======== Supplied data

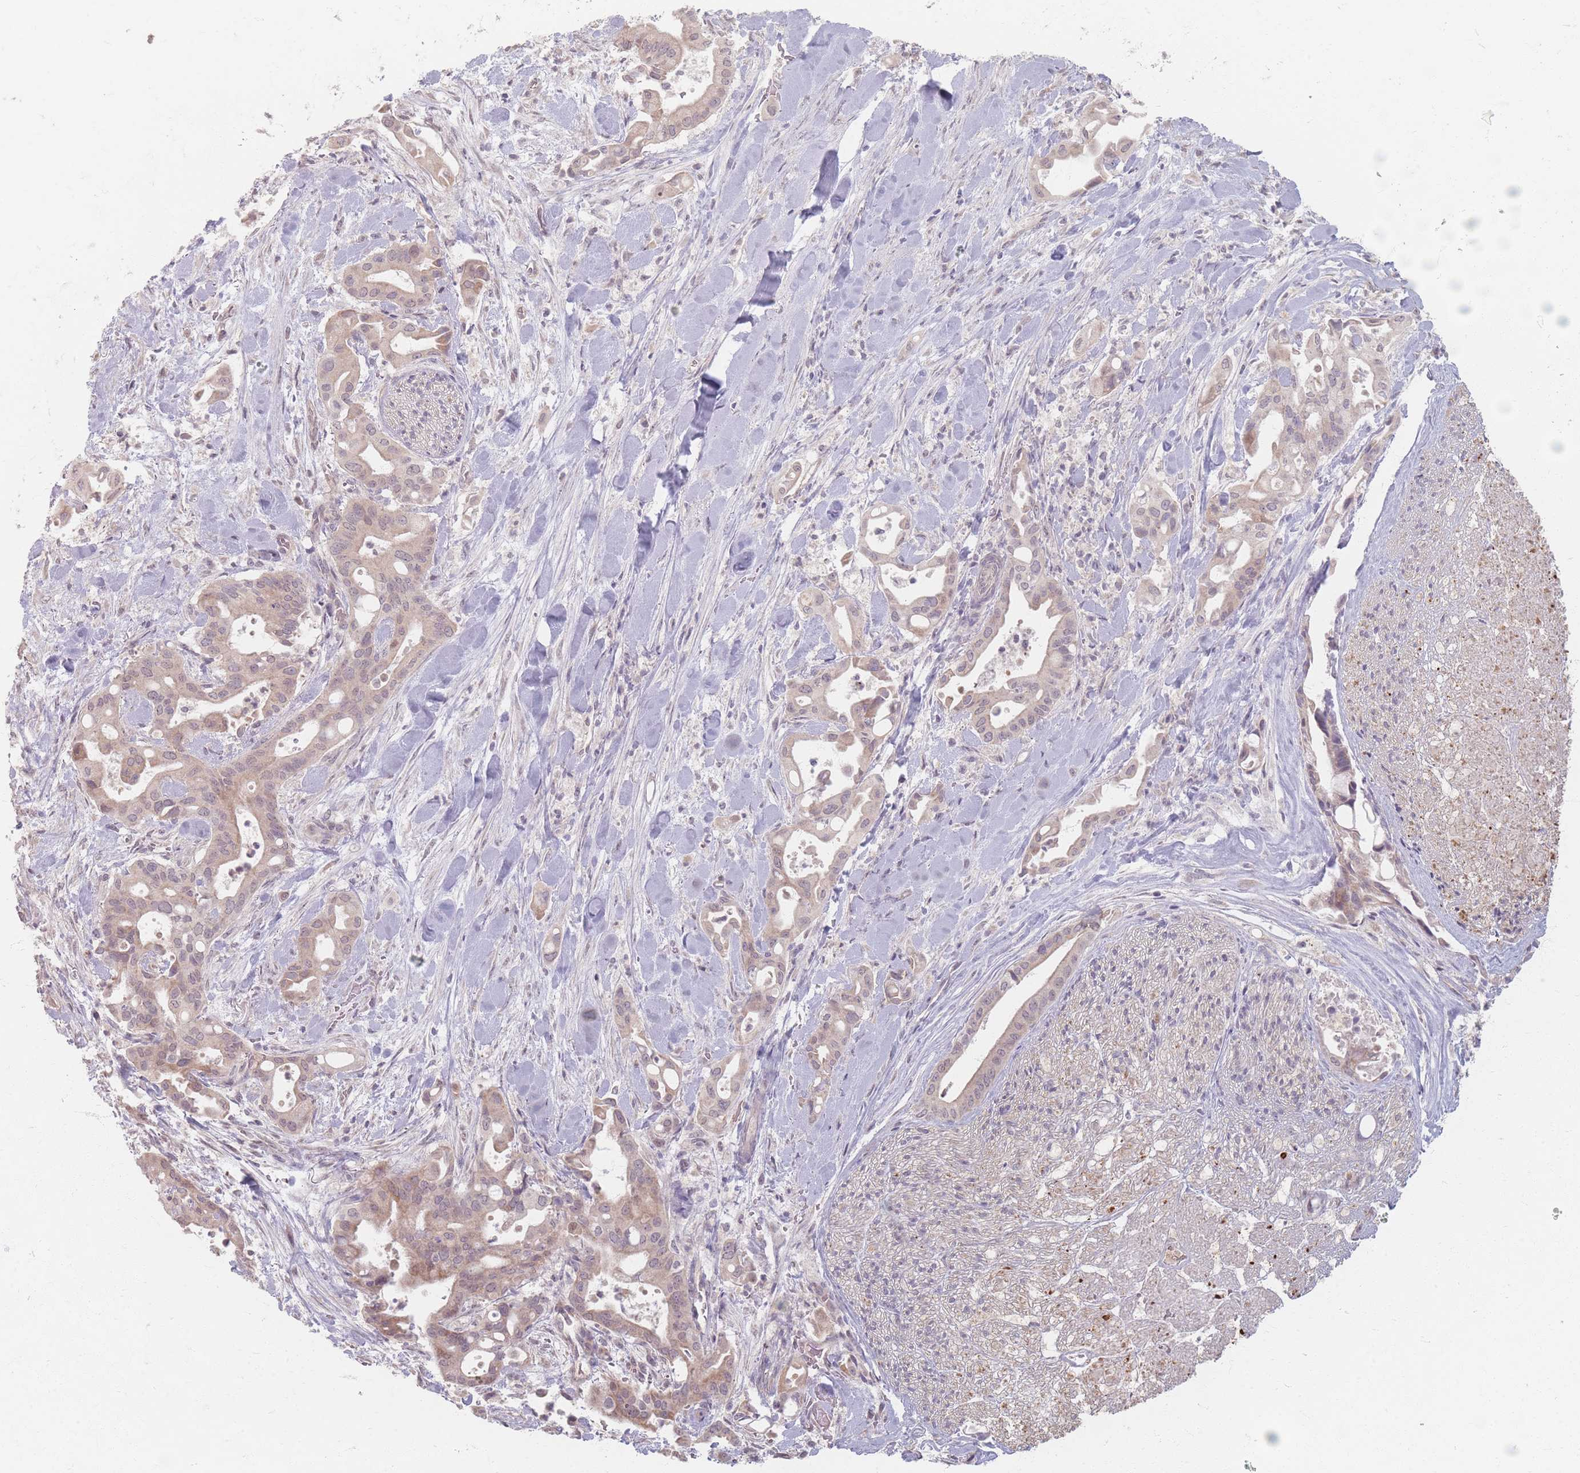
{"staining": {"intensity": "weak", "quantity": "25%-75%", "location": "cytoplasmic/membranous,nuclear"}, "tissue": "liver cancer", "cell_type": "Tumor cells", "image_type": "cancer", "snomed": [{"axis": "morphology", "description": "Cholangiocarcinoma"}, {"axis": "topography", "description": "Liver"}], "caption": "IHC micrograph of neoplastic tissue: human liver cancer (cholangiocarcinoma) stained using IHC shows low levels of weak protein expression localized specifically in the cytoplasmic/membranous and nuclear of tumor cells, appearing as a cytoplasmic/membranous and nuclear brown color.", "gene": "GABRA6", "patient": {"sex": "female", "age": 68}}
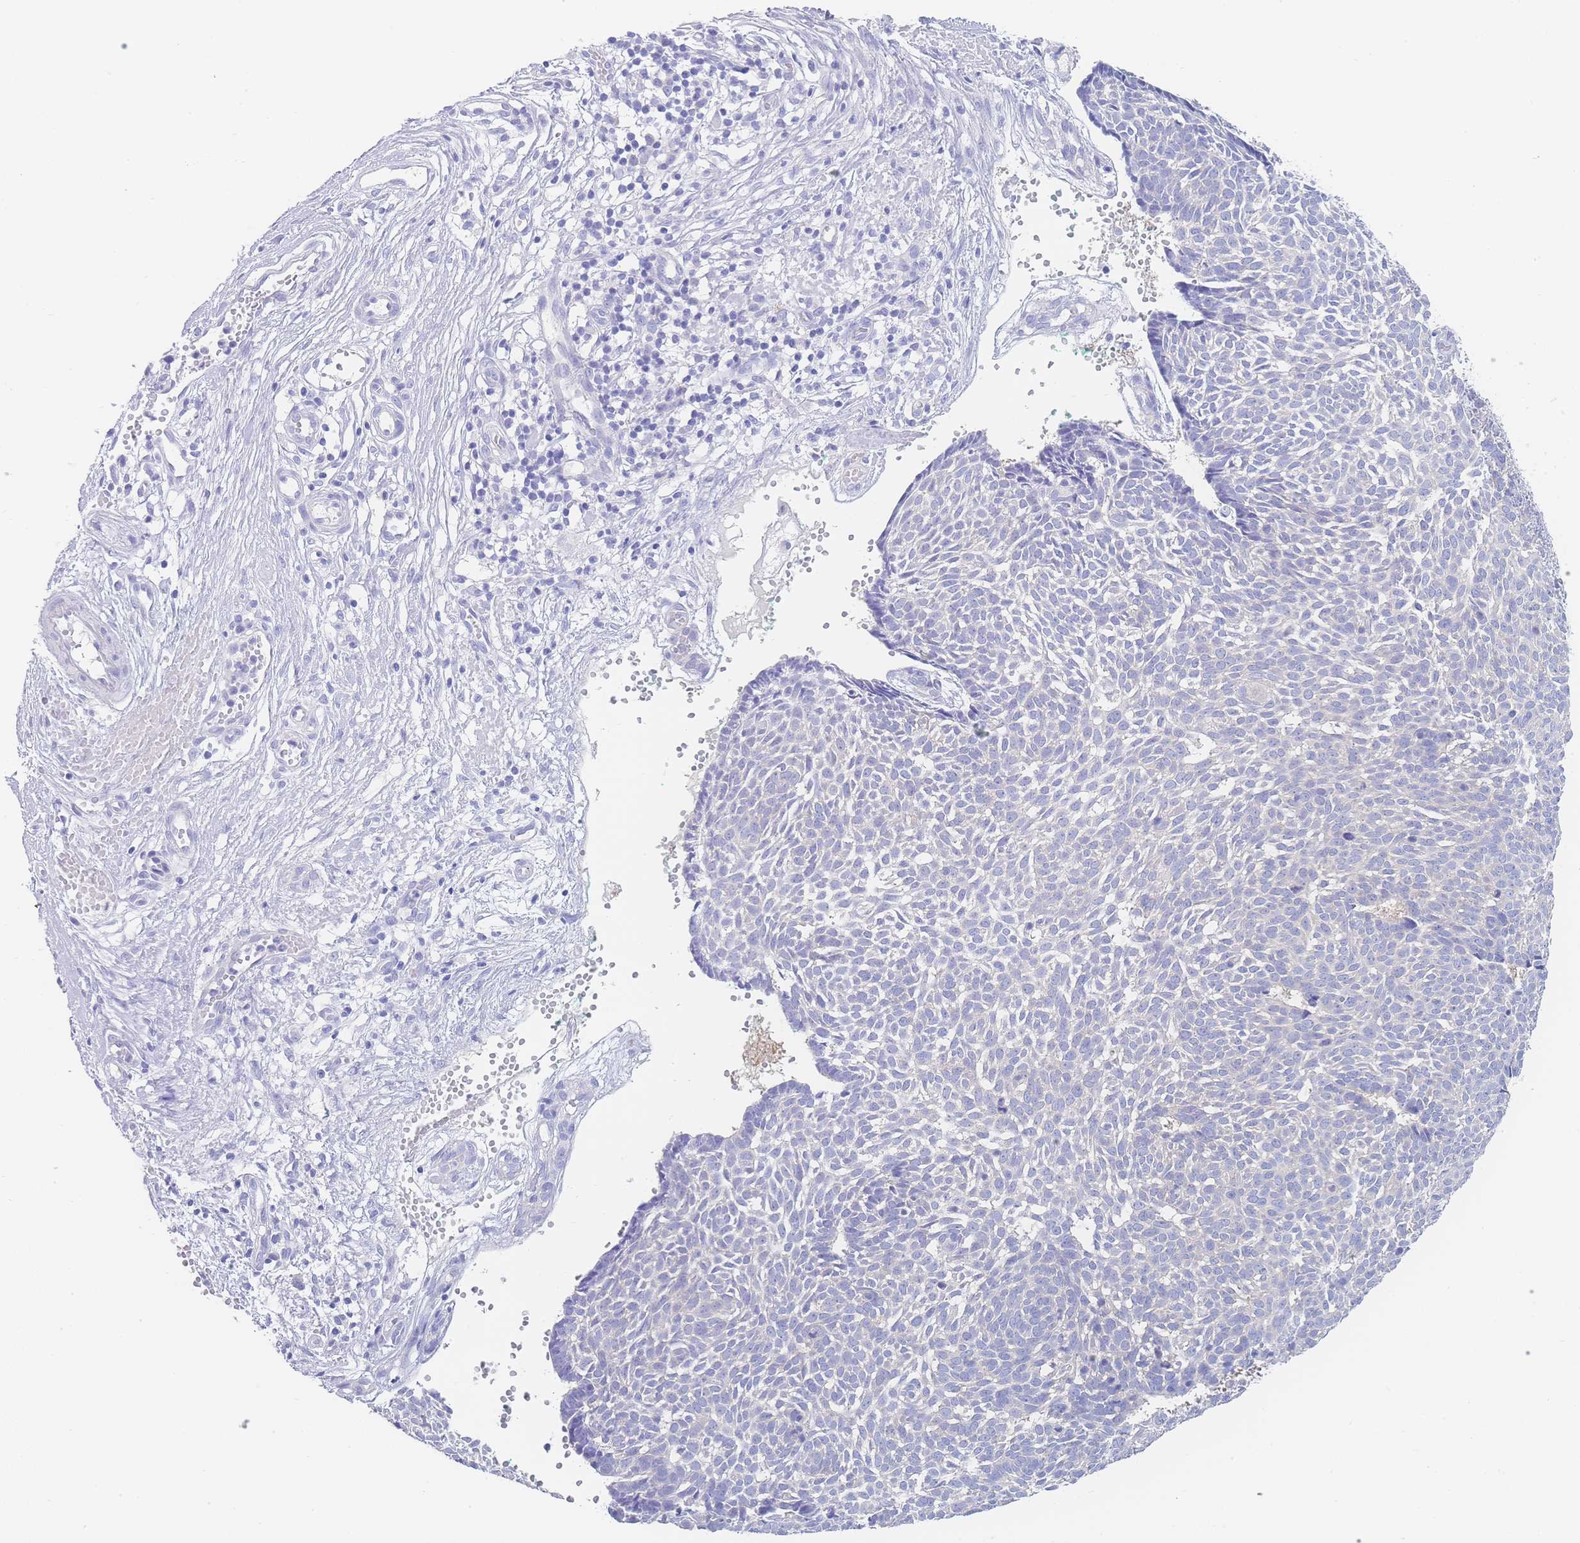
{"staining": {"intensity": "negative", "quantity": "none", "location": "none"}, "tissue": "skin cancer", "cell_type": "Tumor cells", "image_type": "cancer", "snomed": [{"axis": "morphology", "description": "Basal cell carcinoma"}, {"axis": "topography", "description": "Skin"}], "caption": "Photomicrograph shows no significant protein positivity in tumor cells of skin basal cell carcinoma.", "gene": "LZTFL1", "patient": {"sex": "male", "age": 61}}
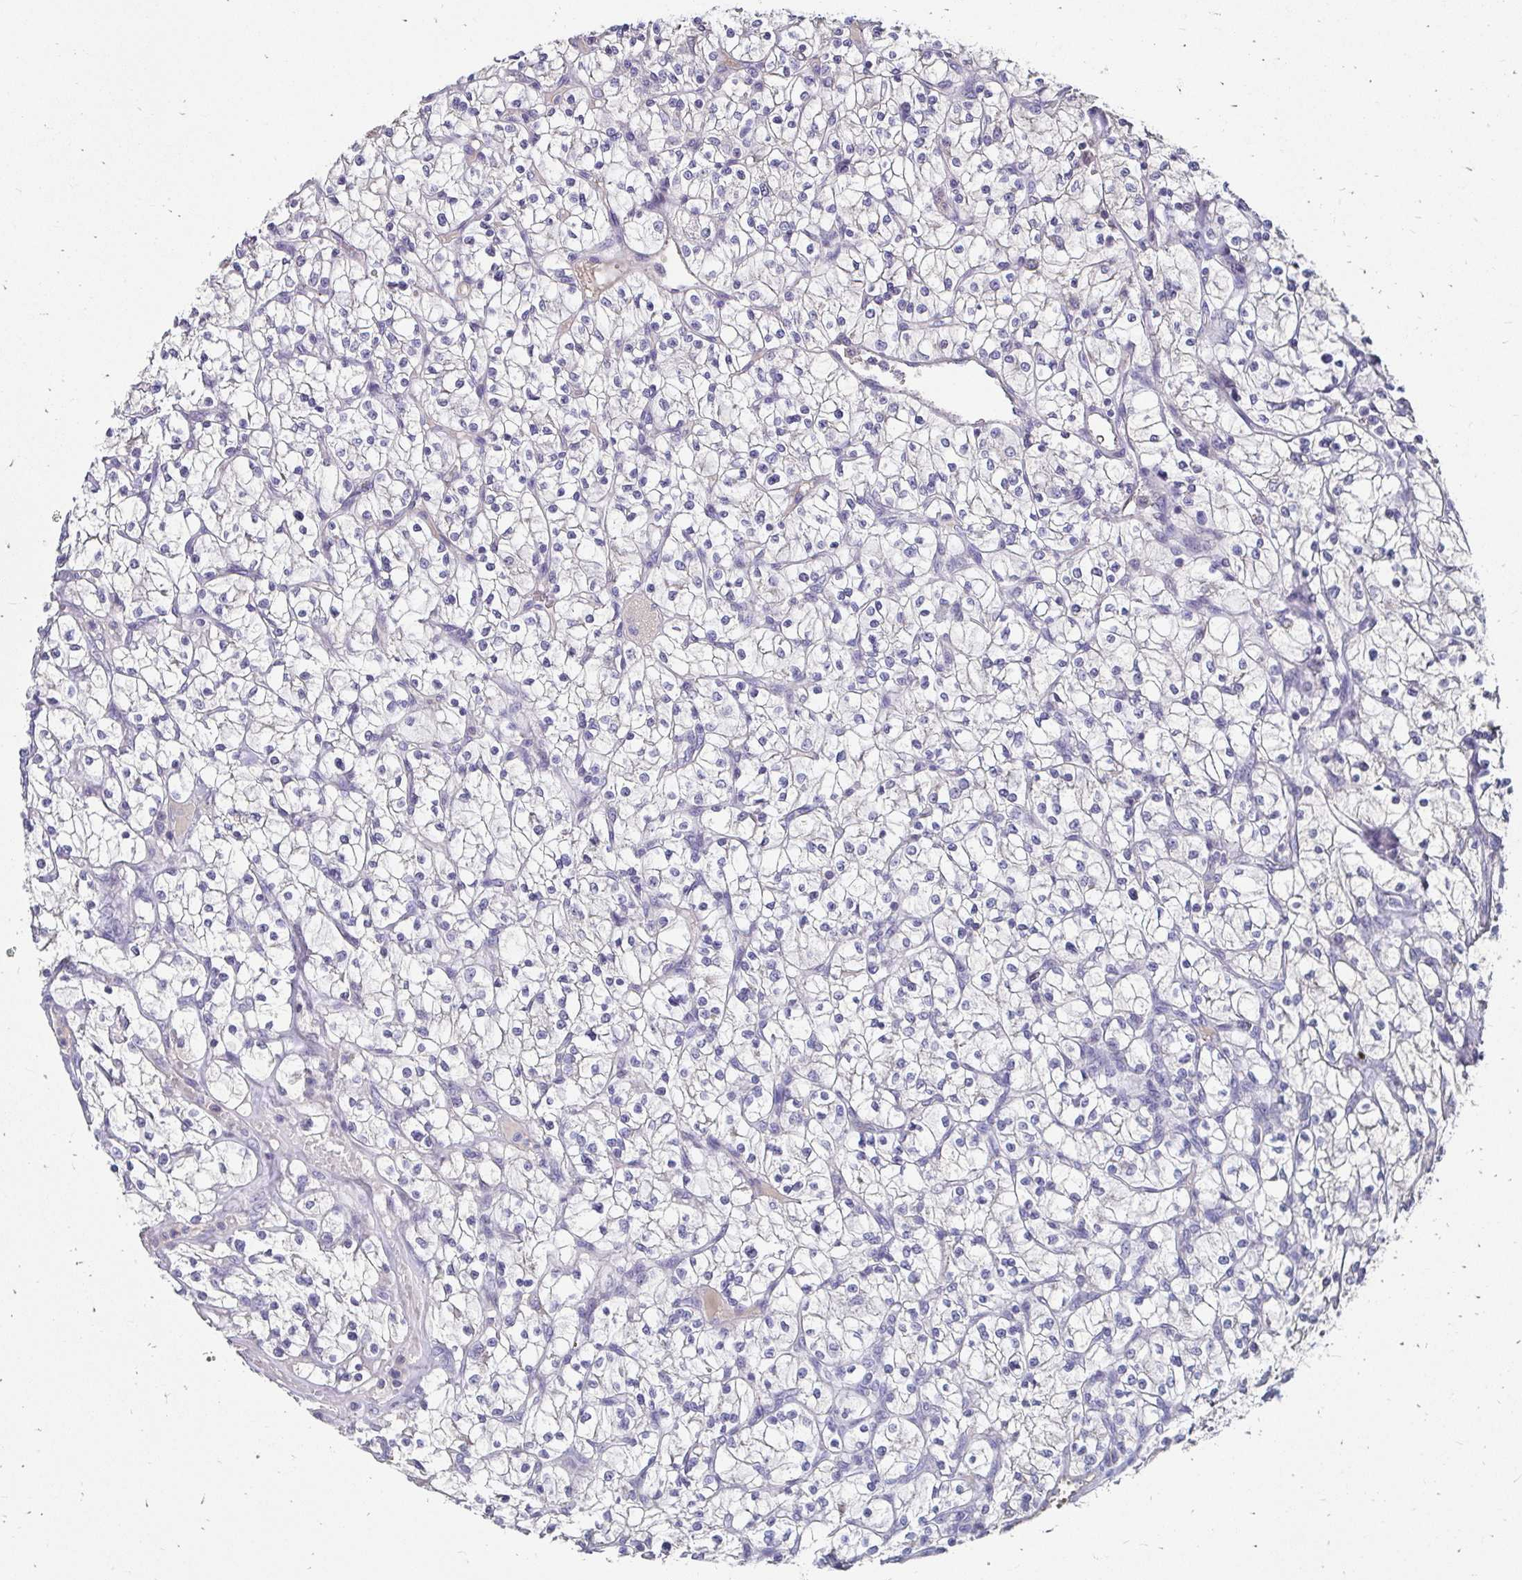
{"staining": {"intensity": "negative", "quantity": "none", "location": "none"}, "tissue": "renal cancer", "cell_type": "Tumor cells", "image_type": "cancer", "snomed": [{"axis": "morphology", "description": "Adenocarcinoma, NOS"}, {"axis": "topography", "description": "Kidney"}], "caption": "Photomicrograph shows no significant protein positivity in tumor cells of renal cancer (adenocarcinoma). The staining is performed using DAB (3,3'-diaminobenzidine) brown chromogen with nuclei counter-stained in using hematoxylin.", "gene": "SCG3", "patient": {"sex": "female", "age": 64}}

================

● **Work item**
Within the material above, how many lines include the string "female"? Give only the number.

● **Solution to this task**
2